Why isn’t prostitution decriminalized or legalised in the USA?

I find it odd given that the porn industry is legal, the free market nature if the USA and would have thought criminalizing allows exploitation and trafficking easier.

18 comments
  1. I believe the intent is “to protect vulnerable populations.” We don’t want children or teens to be groomed for the industry. And we don’t want poor people, or maybe someone who doesn’t speak the language well, coerced into a life of prostitution.

    That being said, I definitely think it should be legalized. I would also assume it would help cut down on trafficking but I don’t know if that’s one of those things that works better in theory than in practice.

  2. There is a very complex answer to this, there are people that have extremely unreasonable justifications for both leaving it illegal and legalizing or decriminalizing it.

    Anyone who gives you a one paragraph explanation about why any option is indisputably correct doesn’t know what they are talking about.

  3. For most of the same reasons other counties haven’t so. Even if we ignore that, ensuring there isn’t exploitation happening after it’s legalized is also a complicated problem. There is no clean slate.

  4. Prostitution is not a federal crime, but a state or local concern. A federal law legalizing or decriminalizing something that is not within the purview of the federal government would be immediately challenged and possibly upheld as unconstitutional. I doubt the Interstate Commerce Clause could be this flexible.

  5. The simple answer is because there is no political will to do so. Politicians want to get reelected, and there isn’t a big pro-sex work sentiment among the electorate that would support such a move. Whether or not it “should,” in the abstract, be legal doesn’t matter, practically speaking.

  6. In the state of Nevada, where prostitution is legal, it’s still illegal within the boundaries of Los Vegas. Because the people *wanted* it to be.

    The US doesn’t have a free market that’s legal. The illegal market is often much more free, but depends on upon the legal restrictions to function. That’s precisely why organized crime was so opposed to the repeal of Prohibition – their profits off of alcoholic beverages were dependent upon their being prohibited by law.

  7. >Selling is legal. Fucking is legal. Why isn’t selling fucking legal?

    — George Carlin

    Nobody outside Nevada has figured out how to regulate and tax it in order to justify legality.

  8. “It’s legal to fuck it’s legal to spend money but it’s illegal to spend money fucking.”

    George Carlin

  9. Tradition, Religion, Prejudice, Habit, Law Enforcement lobbying, the influence of organized crime

  10. “The free market nature of the USA” is vastly overblown, certainly as a way of analyzing the country and its phenomena.

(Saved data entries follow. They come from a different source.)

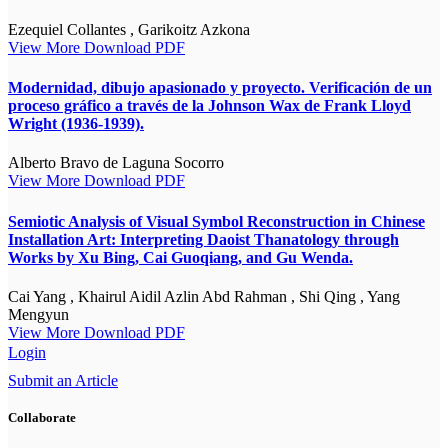
Ezequiel Collantes , Garikoitz Azkona
View More
Download PDF
Modernidad, dibujo apasionado y proyecto. Verificación de un
proceso gráfico a través de la Johnson Wax de Frank Lloyd
Wright (1936-1939).
Alberto Bravo de Laguna Socorro
View More
Download PDF
Semiotic Analysis of Visual Symbol Reconstruction in Chinese
Installation Art: Interpreting Daoist Thanatology through
Works by Xu Bing, Cai Guoqiang, and Gu Wenda.
Cai Yang , Khairul Aidil Azlin Abd Rahman , Shi Qing , Yang
Mengyun
View More
Download PDF
Login
Submit an Article
Collaborate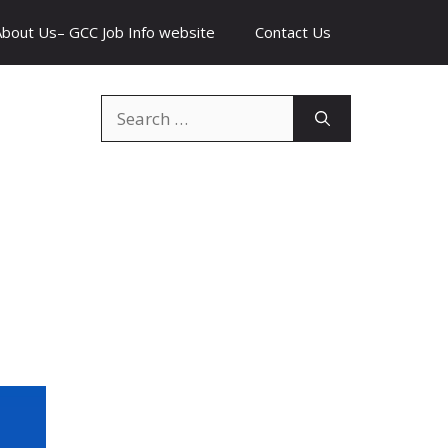
About Us– GCC Job Info website
Contact Us
Search
for: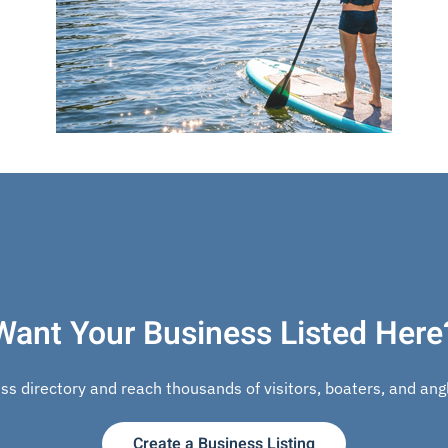
Want Your Business Listed Here
s directory and reach thousands of visitors, boaters, and angle
Create a Business Listing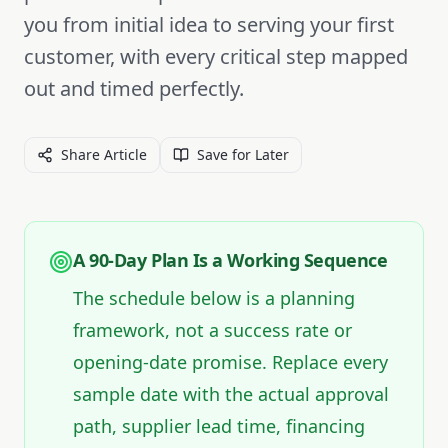
you from initial idea to serving your first
customer, with every critical step mapped
out and timed perfectly.
Share Article
Save for Later
A 90-Day Plan Is a Working Sequence
The schedule below is a planning
framework, not a success rate or
opening-date promise. Replace every
sample date with the actual approval
path, supplier lead time, financing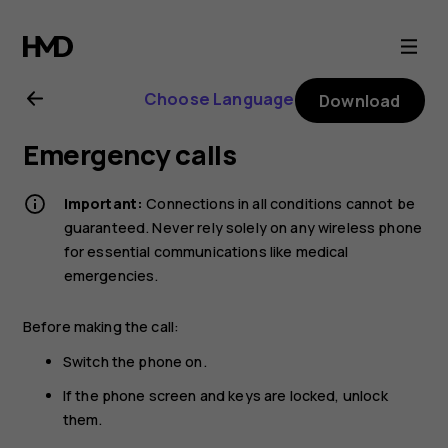
Nokia
130
Choose Language
Download
(2017)
Emergency calls
user
Important:
Connections in all conditions cannot be
guide
guaranteed. Never rely solely on any wireless phone
for essential communications like medical
emergencies.
Before making the call:
Switch the phone on.
If the phone screen and keys are locked, unlock
them.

    There *are* people in the US who want to legalize sex work, but they are on the left, they think of it as *sex work,* and they want legalization because they think *sex workers* are people, workers, who deserve human and labor rights and protections.

    Basically everyone else is intensely Calvinistically moralistic about being anti-sex work, and “prostitution is illegal” is in “the sky is blue”/”oxygen is necessary”/”Hitler was bad” territory in the American mainstream.

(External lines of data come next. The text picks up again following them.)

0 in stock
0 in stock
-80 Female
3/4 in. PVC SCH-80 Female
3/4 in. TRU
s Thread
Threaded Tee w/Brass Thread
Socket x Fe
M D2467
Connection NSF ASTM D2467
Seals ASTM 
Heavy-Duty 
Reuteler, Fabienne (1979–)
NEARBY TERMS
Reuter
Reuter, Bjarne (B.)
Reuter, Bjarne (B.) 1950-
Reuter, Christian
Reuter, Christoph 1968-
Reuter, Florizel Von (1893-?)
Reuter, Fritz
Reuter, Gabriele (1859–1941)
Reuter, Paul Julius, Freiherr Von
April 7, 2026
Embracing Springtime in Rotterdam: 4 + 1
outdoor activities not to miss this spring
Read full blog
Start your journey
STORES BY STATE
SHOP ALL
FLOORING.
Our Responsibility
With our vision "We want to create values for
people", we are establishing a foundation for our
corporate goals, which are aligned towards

    Oh, and then there’s the clear pattern where the social and political elite of the American right have a pattern of engaging in alleged or convicted sexual abuse (Dennis Hastert, Jim Jordan, Donald Trump, Roy Moore, Matt Gaetz, etc). So… the status quo suits plenty of people in the US just fine.

  11. It’s already mostly decriminalized. The actual worker won’t be a felon in most cases.

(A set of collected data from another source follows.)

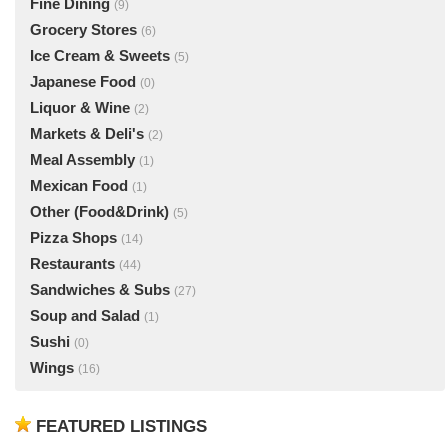
Fine Dining
(9)
Grocery Stores
(6)
Ice Cream & Sweets
(5)
Japanese Food
(0)
Liquor & Wine
(2)
Markets & Deli's
(2)
Meal Assembly
(1)
Mexican Food
(1)
Other (Food&Drink)
(5)
Pizza Shops
(14)
Restaurants
(44)
Sandwiches & Subs
(27)
Soup and Salad
(1)
Sushi
(0)
Wings
(16)
FEATURED LISTINGS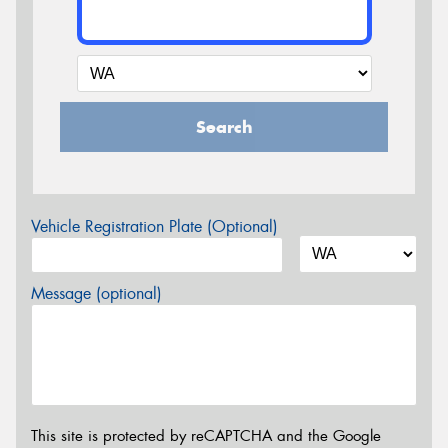
Search
Vehicle Registration Plate (Optional)
Message (optional)
This site is protected by reCAPTCHA and the Google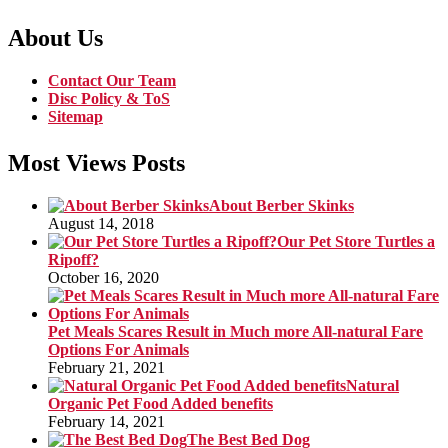
About Us
Contact Our Team
Disc Policy & ToS
Sitemap
Most Views Posts
About Berber Skinks
August 14, 2018
Our Pet Store Turtles a
Ripoff?
October 16, 2020
Pet Meals Scares Result in Much more All-natural Fare
Options For Animals
February 21, 2021
Natural
Organic Pet Food Added benefits
February 14, 2021
The Best Bed Dog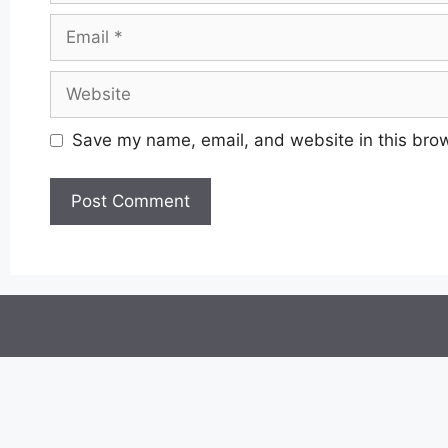
Email
Website
Save my name, email, and website in this brow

    The person on the hook is actually the buyer. You get caught paying, you’re done for.

    The only real argument going on is legalization and that is a much more controversial subject.

  12. That prostitution is illegal is, in my opinion, an excellent example of the complex interplay between law and the dominant culture in a region.

    Bottom line: it’s illegal because a majority of people think it should be illegal–simple as that.

    And all the rest–the justification in terms of human trafficking, the discussions of the “exploitation of women”, the concerns over our children, the ideas about protecting the vulnerable–all of this is just people trying to find justification in the fact that at the bottom of the stack, we think prostitution should be illegal, so it is.

    —-

    There are a lot of places in the law where we’ve made things illegal because, well, we think they should be illegal. Sometimes you see a cultural shift to right what was really an outrageous wrong: the legalization of gay marriage, for example. Sometimes you see a cultural shift that looks uneven and tenuous–such as the legalization of marijuana. And sometimes, somewhere, there’s a “Karen” out there who is concerned that someone may be having fun–and by God she’s going to put a stop to it. Like the outdated laws against “sodomy”, which really was a code word for outlawing homosexuality. (Yes, a lot of folks thinks “sodomy” means “anal sex”–but that’s not exactly true. As used, “sodomy” was defined as “perverted sexual acts”–with perversion being in the eye of the beholder.)

    And sometimes, there are places where we *think* something is illegal, when it really is not, because we think it should be illegal. Like, for example, out at the North Carolina Outer Banks–where State and Federal law permit toplessness, but that doesn’t stop the neighbors from calling the police anyways.

    —-

    This complex interplay of law and culture–especially when you hit the cultural fringes, such as when dealing with pornography, prostitution and the like, are deeply fascinating to me–mostly because it shows how much of all of this is not based on logic or reason. That is, you can’t start with some basic principles and derive “prostitution should be illegal.”

    Instead, law is fundamentally driven by and defined by culture. Some things (like “you shouldn’t rape people”) are pretty universal. Some things (like “you shouldn’t flash your titties on a beach”) are less so. And prostitution falls on the list of fairly universal things most people think should be illegal.

    (As an aside, I think toplessness falls into the category of “things we don’t bother to make illegal because we already think it’s illegal.” With a handful of people hoping the majority don’t catch on.)

  13. It’s been decriminalized in some major cities like New York, San Francisco and Philadelphia by not prosecuting those for simple solicitation charges.

    First steps towards legalization? I guess but I can’t say for sure. Rarely do I hear of call girls getting busted for solicitation.

  14. 1. They are not paying the Porn stars for sex, they are paying to film them. The actors are engaging in consensual sex.
    2. Technically they are also engaging in a form of art, which is protected by the 1st ammendment.
    3. There are hard limits to what American government or the people will tolerate free market economies. Sports, Prostitution and Narcotics are the main exceptions, resulting in one generally heavily self regulated, and the other two outright illegal.